Opinion
NO. WR-91,276-01
07-22-2020
EX PARTE PATRICK NEAL HAWTHORNE, Applicant
ON APPLICATION FOR A WRIT OF HABEAS CORPUS CAUSE NO. 011209-A IN THE 259TH DISTRICT COURT FROM JONES COUNTY
Per curiam. ORDER
Applicant was convicted of two counts of aggravated sexual assault of a child and sentenced to consecutive sentences of 7 years' imprisonment. The Eleventh Court of Appeals affirmed his conviction. State v. Hawthorne, Nos. 11-16-00337-CR, 11-16-00359-CR (Dec. 31, 2018). Applicant filed this application for a writ of habeas corpus in the county of conviction, and the district clerk forwarded it to this Court. See TEX. CODE CRIM. PROC. art. 11.07.
Applicant contends that his conviction was the result of a Brady violation when the prosecutor failed to disclose an audiovisual recording of the complainant's initial statements to police. Applicant asserts that, in this recording, the victim made statements that were exculpatory and impeaching. To establish a claim under Brady, Applicant must demonstrate that: (1) the State failed to disclose evidence; (2) the withheld evidence is favorable to Applicant; and (3) the evidence is material. Ex parte Miles, 359 S.W.3d at 665. (citing Hampton v. State, 86 S.W.3d 603, 612 (Tex. Grim. App. 2002)). For purposes of a Brady claim, "the State" includes the prosecutor, other employees in the prosecutor's office, and members of law enforcement connected to the investigation and prosecution of the case. Ex parte Chaney, 563 S.W.3d 239, 266 (Tex. Crim. App. 2018). Favorable evidence includes exculpatory evidence and impeachment evidence. Id. (citing United States v. Bagley, 473 U.S. 667, 676 (1985)). Evidence is material if there is a reasonable probability that had the evidence been disclosed, the outcome of the trial would have been different. "A 'reasonable probability' is a probability sufficient to undermine confidence in the outcome." Ex parte Lalonde, 570 S.W.3d 716, 724 (Tex.
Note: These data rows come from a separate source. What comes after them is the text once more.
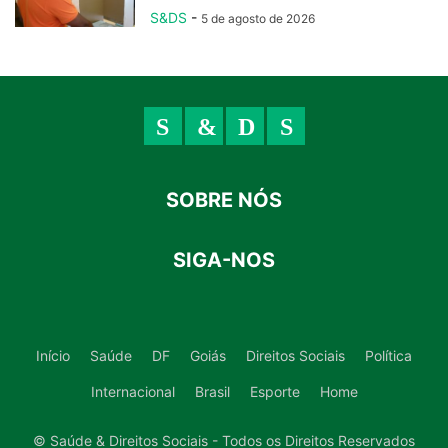
S&DS
-
5 de agosto de 2026
SOBRE NÓS
SIGA-NOS
Início
Saúde
DF
Goiás
Direitos Sociais
Política
Internacional
Brasil
Esporte
Home
© Saúde & Direitos Sociais - Todos os Direitos Reservados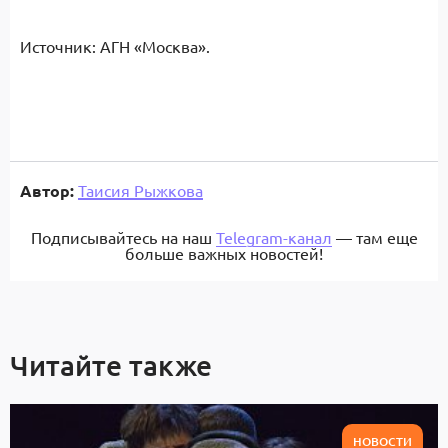
Источник: АГН «Москва».
Автор:
Таисия Рыжкова
Подписывайтесь на наш
Telegram-канал
— там еще
больше важных новостей!
Читайте также
НОВОСТИ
Crim. App. 2019).
Determining whether particular evidence was "material" under Brady is a mixed question of law and fact. Ex parte Weinstein, 421 S.W.3d 656, 664 n.17 (Tex. Crim. App. 2014). Materiality is determined by examining the alleged error in the context of the entire record and the overall strength of the state's case. Id. (citing Harm v. State, 183 S.W.3d 403, 409 (Tex. Crim. App. 2006)). See also, e.g., United States v. Sipe, 388 F.3d 471, 479 (5th Cir. 2004) ("a Brady determination is inevitably a contextual inquiry, involving questions of both law and fact. . . . because the court must judge the effect of the evidence on the jury's verdict, the Brady decision can never be divorced from the narrative of the trial."); United States v. Severns, 559 F.3d 274, 278 (5th Cir. 2009) ("While we examine the Brady question de novo, 'we must proceed with deference to the factual findings underlying the district court's decision.'").
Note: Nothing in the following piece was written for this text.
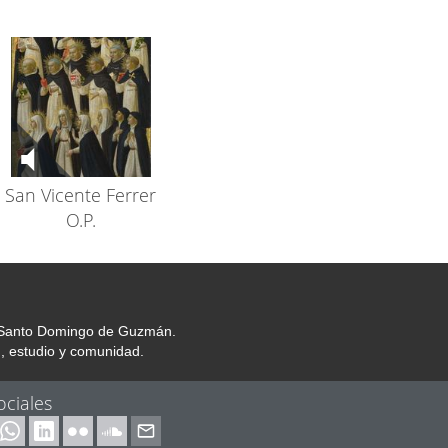
San Vicente Ferrer
O.P.
or Santo Domingo de Guzmán.
, estudio y comunidad.
ociales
Applicant has alleged facts that, if true, might entitle him to relief. Accordingly, the record should be developed. The trial court is the appropriate forum for findings of fact. TEX. CODE CRIM. PROC. art. 11.07, § 3(d). The trial court shall order the State to respond to Applicant's claim. In developing the record, the trial court may use any means set out in Article 11.07, § 3(d). If the trial court elects to hold a hearing, it shall determine whether Applicant is indigent. It appears that Applicant is represented by counsel. If that is not the case, and Applicant is indigent and wants to be represented by counsel, the trial court shall appoint counsel to represent him at the hearing. See TEX. CODE CRIM. PROC. art. 26.04. If new counsel is appointed or retained, the trial court shall immediately notify this Court of counsel's name.
The trial court shall make findings of fact and conclusions of law as to whether the State failed to disclose favorable, material evidence to Applicant. The trial court may make any other findings and conclusions that it deems appropriate in response to Applicant's claim.
The trial court shall make findings of fact and conclusions of law within ninety days from the date of this order. The district clerk shall then immediately forward to this Court the trial court's findings and conclusions and the record developed on remand, including, among other things, affidavits, motions, objections, proposed findings and conclusions, orders, and transcripts from hearings and depositions. See TEX. R. APP. P. 73.4(b)(4). Any extensions of time must be requested by the trial court and obtained from this Court. Filed: July 22, 2020
Do not publish
Brady v. Maryland, 373 U.S. 83, 87 (1963).